## BRIEF A
Reproduce the stretch from "In the present" through "of the steel." in the passage on retained austenite in medium manganese steels.

+---+

Equilibrium amount of reversed austenite as function of manganese content in steel at 650°C predicted by Thermo-Calc

As shown in Figs. 5, 8 and 10, the XRD results suggested that the volume fraction of retained austenite all increased with the increase in annealing temperatures, annealing times and manganese contents in the steel, whereas the 0.2 yield strength (R_p0.2) decreased all the time, which can be found from Figs. 1, 2 and 3. It indicated that the 0.2 yield strength (R_p0.2) decreased with the increase in retained austenite volume fraction. This generally because the austenite is the relative soft phase, and during the tensile process, it can yield and transform to martensite through TRIP effect,^16–17 which will result in a softening and delay of necking, and finally lead to high elongation. In addition, if the stability of austenite decreases, it will become easier to transform to martensite during the tensile process. Moreover, if the stability does not change too much, the increase in austenite amount will also make the steel easier to yield.

Conclusions

It may be concluded that the different mechanical properties of medium manganese steels were due to the combined effect of ferrite (tempered martensite), retained austenite and fresh martensite. Some conclusions may be drawn for the studies performed for medium manganese steels. 1

In the present study, the retained austenite amount all increased with the increase in annealing temperature, annealing time and manganese content in steel. The initial microstructure was lath matensite, and after intercritical annealing under different conditions, the reversed austenite formed and would partly transform to fresh martensite during the quenching process. Finally, the multiphase microstructures were obtained, and the combined effects of different phases made the variation of mechanical properties of the steel.

+---+

## BRIEF B
In the stretch from the start of the records through the line containing "Funde la mantequilla y mézclala con el queso", swap "Pimientos de Piquillo" for "Pimientos asados" and leave all else unchanged. Give back only those lines.

+---+

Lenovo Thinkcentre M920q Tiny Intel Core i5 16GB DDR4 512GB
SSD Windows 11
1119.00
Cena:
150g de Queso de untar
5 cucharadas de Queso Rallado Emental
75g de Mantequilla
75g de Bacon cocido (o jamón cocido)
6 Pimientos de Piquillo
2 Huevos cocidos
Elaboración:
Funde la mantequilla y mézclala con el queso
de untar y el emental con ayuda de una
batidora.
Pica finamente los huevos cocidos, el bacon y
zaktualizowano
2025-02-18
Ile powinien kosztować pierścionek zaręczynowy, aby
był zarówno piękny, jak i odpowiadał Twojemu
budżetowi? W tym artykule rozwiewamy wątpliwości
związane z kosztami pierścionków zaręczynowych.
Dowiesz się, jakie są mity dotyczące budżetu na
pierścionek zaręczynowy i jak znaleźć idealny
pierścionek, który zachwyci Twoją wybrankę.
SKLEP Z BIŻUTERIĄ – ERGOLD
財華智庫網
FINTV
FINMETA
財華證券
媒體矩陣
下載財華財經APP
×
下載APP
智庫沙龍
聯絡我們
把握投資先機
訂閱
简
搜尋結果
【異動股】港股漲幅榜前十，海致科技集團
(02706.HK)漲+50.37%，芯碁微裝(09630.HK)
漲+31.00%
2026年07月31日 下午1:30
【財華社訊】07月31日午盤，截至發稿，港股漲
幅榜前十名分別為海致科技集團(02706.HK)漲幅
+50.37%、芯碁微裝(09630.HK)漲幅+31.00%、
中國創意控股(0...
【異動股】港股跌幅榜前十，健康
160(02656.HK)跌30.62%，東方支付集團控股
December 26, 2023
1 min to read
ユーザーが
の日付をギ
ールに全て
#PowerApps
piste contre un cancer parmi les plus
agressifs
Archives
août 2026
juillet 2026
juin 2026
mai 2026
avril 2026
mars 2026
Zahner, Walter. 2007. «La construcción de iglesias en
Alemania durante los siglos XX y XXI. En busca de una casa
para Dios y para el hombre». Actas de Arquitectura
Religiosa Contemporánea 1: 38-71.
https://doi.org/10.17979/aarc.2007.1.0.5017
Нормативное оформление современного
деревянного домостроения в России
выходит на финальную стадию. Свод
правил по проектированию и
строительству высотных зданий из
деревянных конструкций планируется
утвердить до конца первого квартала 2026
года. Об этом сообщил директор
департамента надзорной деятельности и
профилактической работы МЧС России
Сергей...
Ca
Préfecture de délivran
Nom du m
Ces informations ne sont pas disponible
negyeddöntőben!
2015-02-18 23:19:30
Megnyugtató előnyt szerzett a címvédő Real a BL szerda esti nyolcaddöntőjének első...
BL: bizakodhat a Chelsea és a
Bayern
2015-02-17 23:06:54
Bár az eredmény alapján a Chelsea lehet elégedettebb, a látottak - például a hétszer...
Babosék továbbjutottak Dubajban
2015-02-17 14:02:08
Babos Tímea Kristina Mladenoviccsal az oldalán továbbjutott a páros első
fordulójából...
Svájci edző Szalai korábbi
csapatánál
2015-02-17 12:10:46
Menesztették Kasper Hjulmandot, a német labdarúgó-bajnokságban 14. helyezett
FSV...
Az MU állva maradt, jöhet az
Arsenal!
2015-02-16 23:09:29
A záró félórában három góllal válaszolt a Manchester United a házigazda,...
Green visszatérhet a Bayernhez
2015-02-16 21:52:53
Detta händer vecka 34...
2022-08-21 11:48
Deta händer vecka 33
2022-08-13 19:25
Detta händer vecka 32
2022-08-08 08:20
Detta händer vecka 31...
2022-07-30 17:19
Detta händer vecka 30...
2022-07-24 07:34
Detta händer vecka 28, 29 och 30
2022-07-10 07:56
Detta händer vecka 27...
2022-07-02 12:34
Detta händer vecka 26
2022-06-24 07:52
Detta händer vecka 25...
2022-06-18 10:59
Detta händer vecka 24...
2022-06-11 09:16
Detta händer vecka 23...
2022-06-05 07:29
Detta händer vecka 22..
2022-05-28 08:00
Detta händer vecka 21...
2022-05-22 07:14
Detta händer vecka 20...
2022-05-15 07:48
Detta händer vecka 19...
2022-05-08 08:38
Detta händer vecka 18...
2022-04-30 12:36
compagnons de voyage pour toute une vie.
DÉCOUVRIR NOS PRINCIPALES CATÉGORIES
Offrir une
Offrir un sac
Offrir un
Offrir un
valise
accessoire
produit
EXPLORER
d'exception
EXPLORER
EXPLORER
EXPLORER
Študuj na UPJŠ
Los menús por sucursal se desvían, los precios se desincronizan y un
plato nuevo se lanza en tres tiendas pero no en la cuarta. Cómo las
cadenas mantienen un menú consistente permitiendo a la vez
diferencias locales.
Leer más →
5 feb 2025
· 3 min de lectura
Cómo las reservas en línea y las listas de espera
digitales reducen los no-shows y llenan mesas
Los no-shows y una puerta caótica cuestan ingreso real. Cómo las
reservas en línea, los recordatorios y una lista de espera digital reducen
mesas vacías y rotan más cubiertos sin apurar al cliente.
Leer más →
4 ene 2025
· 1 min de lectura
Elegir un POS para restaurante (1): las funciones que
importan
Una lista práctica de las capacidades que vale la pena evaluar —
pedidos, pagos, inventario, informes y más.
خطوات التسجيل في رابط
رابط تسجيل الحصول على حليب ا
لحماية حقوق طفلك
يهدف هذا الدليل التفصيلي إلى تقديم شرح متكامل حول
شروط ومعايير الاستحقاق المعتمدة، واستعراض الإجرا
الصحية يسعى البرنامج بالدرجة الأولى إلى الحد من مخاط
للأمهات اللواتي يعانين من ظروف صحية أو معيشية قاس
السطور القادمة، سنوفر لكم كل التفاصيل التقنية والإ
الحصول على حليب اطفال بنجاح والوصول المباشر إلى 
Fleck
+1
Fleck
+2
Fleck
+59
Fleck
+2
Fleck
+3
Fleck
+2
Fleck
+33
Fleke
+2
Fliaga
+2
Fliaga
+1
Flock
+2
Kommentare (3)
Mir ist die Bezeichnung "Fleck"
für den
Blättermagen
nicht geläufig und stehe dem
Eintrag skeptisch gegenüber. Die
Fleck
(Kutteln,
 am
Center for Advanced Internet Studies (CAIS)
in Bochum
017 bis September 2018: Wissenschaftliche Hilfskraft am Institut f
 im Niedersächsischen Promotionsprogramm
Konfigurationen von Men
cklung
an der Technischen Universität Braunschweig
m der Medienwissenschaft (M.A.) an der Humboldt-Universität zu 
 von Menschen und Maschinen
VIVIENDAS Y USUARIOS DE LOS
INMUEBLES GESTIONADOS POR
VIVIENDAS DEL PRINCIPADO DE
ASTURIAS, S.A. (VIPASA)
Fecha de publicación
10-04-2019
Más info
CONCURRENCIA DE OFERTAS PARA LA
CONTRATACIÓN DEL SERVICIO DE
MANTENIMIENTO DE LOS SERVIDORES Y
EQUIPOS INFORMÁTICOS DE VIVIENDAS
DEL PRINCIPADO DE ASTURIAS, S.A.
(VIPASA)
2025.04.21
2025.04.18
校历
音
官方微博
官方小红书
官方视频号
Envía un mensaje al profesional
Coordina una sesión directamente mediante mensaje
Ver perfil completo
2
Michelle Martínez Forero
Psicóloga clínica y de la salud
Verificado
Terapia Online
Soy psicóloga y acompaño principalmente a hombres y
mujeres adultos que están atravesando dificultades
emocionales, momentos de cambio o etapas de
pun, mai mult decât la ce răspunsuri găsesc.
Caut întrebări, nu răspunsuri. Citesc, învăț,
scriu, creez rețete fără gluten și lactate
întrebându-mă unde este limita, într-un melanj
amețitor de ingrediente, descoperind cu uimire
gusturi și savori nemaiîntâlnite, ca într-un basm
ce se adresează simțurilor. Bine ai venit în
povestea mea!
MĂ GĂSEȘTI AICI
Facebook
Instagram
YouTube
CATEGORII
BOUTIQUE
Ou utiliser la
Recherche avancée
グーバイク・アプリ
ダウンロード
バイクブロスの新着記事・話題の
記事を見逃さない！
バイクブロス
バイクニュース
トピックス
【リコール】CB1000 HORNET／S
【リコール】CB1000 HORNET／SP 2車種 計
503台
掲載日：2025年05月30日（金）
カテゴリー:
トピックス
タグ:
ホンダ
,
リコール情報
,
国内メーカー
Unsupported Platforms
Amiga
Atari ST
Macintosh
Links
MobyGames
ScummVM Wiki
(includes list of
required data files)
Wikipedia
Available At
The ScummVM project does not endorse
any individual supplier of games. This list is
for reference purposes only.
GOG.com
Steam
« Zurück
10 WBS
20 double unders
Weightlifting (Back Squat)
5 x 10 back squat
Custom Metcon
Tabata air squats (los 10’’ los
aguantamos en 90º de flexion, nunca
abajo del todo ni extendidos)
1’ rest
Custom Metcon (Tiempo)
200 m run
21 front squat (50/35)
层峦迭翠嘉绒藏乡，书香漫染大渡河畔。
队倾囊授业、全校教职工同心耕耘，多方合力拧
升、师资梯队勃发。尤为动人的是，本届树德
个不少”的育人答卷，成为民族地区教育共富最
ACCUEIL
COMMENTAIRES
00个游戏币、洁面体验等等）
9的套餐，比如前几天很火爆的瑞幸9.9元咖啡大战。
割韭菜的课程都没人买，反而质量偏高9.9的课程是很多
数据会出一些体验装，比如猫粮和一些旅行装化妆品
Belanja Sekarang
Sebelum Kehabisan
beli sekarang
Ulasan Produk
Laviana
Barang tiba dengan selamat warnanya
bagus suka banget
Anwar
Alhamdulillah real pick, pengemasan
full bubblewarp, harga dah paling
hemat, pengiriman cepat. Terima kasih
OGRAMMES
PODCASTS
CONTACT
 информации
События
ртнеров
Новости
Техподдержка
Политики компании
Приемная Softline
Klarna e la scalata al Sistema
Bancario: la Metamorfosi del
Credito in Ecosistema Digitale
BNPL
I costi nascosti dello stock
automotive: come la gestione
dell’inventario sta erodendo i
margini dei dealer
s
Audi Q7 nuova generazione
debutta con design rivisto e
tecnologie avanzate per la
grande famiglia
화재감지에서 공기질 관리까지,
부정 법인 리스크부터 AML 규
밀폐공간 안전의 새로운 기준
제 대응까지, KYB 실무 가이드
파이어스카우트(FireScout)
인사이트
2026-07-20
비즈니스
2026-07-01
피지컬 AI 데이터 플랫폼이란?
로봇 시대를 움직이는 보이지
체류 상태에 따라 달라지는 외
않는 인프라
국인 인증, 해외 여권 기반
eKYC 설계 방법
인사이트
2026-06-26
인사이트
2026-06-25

+---+

## EXPECTED ANSWER A
In the present study, the retained austenite amount all increased with the increase in annealing temperature, annealing time and manganese content in steel. The initial microstructure was lath matensite, and after intercritical annealing under different conditions, the reversed austenite formed and would partly transform to fresh martensite during the quenching process. Finally, the multiphase microstructures were obtained, and the combined effects of different phases made the variation of mechanical properties of the steel.

## EXPECTED ANSWER B
Lenovo Thinkcentre M920q Tiny Intel Core i5 16GB DDR4 512GB
SSD Windows 11
1119.00
Cena:
150g de Queso de untar
5 cucharadas de Queso Rallado Emental
75g de Mantequilla
75g de Bacon cocido (o jamón cocido)
6 Pimientos asados
2 Huevos cocidos
Elaboración:
Funde la mantequilla y mézclala con el queso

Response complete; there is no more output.